TTC- Thanks for your kind words. You must be so strong too, having to deal with your difficult mom, together with the difficulty of your brothers situation

I hope that your discussion goes better than you anticipate. I think youll be relieved after you talk to your mom, even if she does flip out.
Wish- Thank you so much

I was lucky that my dad is a super wonderful person and father. I also somehow grew up really positive (helped me overlook all the crap my mom put me through), loving life/people/animals/nature, and with a huge capacity to be silly and laugh. So my childhood seemed kind of great to me, except for the times I ran away from the house when I couldnt deal with my mom. Nobody in my family knows how badly my mom treated me as a kid, shes good at pretending in front of people. I had a truly difficult time as an adult, when I chose one abusive partner after another. But I made it through, fixed myself, and life is great! I also have my mom to thank for helping me see that DH and I would love any child that we raised, whether he/she was our bio child or not. I saw how unable my mom was to truly bond with me, and it helped me see that genetics is not everything.
Argh! I thought that your scan was THIS Thursday! I was getting so excited, and now I have more than a week to wait! Hehe.
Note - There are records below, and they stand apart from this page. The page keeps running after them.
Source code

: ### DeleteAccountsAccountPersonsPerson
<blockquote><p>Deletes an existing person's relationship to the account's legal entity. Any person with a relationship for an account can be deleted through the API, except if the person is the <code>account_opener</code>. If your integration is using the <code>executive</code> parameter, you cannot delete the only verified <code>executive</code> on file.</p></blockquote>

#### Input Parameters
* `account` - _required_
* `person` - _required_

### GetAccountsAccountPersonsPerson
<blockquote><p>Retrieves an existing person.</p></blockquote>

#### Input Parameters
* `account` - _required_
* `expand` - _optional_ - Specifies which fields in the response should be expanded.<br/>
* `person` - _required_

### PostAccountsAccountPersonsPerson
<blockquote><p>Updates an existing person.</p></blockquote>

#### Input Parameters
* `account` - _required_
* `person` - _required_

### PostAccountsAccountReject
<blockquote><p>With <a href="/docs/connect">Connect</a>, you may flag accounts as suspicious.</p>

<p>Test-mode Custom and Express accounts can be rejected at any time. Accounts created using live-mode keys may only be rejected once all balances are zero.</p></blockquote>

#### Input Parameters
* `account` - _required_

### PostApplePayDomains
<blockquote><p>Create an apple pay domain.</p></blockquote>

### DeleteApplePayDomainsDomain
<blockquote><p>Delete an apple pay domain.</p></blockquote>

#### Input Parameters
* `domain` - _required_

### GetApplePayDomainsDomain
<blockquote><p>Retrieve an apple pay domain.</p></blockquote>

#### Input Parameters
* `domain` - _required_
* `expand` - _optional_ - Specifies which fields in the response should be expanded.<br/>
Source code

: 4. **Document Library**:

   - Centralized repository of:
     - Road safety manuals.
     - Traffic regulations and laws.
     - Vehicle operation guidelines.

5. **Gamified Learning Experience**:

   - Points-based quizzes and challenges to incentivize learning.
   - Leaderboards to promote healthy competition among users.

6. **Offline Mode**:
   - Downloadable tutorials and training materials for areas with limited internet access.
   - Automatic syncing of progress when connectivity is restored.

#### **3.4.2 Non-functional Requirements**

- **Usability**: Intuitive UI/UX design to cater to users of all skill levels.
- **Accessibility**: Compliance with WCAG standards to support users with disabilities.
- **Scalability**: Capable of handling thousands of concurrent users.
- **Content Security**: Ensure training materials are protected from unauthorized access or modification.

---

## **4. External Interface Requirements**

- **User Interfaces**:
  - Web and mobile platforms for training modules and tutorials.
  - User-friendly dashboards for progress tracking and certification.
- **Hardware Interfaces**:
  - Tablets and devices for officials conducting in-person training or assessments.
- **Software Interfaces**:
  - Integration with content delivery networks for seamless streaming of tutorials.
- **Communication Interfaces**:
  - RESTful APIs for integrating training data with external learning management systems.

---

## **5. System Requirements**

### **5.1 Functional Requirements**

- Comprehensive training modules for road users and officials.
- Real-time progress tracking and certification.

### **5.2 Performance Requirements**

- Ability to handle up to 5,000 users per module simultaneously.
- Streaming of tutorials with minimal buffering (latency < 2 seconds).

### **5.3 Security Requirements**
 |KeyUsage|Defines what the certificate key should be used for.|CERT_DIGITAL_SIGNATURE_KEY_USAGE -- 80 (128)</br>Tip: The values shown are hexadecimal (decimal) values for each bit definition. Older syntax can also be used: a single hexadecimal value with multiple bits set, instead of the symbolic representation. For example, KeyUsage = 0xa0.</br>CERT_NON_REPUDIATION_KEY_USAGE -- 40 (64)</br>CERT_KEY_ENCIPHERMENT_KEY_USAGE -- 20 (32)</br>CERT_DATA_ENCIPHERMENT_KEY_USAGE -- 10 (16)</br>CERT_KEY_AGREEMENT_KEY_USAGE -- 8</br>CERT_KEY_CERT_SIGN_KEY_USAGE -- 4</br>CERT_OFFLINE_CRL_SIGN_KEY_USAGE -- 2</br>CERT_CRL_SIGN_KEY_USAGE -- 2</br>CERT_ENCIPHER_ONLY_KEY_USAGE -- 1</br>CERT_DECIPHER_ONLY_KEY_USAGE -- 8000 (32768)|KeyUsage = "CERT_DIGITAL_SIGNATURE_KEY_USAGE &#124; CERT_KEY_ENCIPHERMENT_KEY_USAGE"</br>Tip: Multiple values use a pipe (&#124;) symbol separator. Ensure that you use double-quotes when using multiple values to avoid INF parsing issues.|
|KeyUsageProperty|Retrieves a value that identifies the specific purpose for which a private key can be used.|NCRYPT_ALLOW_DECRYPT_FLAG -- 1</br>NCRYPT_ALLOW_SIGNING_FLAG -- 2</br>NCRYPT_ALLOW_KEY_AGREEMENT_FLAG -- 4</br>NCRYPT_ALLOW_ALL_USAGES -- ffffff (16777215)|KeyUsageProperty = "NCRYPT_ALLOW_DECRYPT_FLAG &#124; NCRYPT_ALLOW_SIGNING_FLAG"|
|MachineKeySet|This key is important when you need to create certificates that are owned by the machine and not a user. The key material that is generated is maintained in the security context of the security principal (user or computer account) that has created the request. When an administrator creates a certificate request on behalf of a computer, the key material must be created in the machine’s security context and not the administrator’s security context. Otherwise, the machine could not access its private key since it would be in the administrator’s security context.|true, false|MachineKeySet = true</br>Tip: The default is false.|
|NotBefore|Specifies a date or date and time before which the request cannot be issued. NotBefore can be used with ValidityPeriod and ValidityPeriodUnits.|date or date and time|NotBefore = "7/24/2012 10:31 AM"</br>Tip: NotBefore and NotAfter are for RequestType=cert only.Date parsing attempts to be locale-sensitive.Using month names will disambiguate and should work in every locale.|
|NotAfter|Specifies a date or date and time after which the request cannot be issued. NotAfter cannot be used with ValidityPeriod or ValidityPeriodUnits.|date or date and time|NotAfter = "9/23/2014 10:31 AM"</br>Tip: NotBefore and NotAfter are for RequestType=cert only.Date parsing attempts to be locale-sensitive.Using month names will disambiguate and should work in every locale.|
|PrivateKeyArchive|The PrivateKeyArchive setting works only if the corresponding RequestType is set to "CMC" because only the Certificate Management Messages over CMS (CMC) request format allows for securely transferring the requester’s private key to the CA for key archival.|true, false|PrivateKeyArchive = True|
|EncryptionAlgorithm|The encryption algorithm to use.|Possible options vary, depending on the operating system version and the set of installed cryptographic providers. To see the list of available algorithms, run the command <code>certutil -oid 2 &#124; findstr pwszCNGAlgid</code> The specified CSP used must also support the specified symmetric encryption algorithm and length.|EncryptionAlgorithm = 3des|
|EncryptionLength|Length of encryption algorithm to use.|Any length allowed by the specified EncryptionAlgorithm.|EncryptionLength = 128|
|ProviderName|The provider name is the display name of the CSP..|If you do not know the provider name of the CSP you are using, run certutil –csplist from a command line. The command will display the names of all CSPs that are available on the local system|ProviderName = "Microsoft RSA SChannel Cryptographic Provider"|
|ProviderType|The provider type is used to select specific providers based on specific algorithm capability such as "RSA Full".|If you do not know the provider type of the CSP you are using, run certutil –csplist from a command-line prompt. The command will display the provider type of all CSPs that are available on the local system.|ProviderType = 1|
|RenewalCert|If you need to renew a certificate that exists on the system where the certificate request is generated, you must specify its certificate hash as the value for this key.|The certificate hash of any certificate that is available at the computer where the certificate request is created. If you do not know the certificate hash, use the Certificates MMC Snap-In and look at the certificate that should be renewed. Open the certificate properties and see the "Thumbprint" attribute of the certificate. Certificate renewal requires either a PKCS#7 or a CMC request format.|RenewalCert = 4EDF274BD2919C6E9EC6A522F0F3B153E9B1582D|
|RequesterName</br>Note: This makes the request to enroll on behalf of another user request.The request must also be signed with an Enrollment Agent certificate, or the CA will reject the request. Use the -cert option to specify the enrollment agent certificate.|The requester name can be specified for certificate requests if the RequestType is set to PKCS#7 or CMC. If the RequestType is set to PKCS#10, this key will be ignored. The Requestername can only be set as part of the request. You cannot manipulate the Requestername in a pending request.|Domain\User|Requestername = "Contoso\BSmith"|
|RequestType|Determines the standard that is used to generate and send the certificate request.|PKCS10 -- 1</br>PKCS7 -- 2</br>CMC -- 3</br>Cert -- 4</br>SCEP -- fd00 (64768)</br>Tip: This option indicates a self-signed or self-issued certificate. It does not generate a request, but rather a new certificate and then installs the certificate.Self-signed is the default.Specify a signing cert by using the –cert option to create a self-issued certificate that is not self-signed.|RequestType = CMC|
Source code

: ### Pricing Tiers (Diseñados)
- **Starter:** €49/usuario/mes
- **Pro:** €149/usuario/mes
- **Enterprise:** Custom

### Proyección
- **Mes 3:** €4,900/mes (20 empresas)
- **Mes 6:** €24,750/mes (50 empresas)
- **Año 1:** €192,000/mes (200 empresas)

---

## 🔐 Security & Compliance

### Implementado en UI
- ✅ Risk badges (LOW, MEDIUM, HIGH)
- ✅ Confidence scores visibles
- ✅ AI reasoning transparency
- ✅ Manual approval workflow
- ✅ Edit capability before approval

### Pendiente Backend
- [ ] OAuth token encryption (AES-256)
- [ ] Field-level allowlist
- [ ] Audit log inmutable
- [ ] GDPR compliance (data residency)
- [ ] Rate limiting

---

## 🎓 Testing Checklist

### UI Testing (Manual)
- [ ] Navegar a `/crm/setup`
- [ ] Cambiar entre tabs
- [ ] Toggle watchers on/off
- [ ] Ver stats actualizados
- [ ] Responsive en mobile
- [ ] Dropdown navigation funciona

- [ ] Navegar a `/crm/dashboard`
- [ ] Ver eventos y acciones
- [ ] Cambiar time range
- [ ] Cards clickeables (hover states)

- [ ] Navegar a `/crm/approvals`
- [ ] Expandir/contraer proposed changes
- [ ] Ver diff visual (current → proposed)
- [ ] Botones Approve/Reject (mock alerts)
Alleke- Oh, you have symptoms already? I hope thats a good sign! It does sound like you do have tons of fun options to pass the TWW, hopefully it will go by fast for you!
AFM- Im wishing my symptoms would get easier to deal with! Im lying here with a throbbing headache. The nausea came back with a vengeance, and the exhaustion never left. I havent been able to start packing, and we move in less than 2 weeks. Panic!